* WORK TO BE COMPLETED: Copy out every line of text in the material below, reproducing each one with no changes, and leave the pictures out of your answer.

── SOURCE DATA

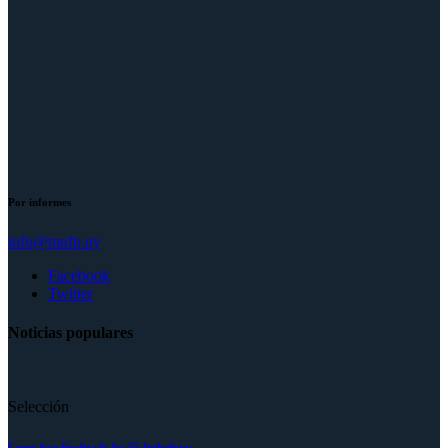
Por informes
info@mufp.uy
Facebook
Twitter
Noticias populares
Selección
Como han finalizado los 55 futbolistas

────

* SOLUTION BELOW:
Por informes
info@mufp.uy
Facebook
Twitter
Noticias populares
Selección
Como han finalizado los 55 futbolistas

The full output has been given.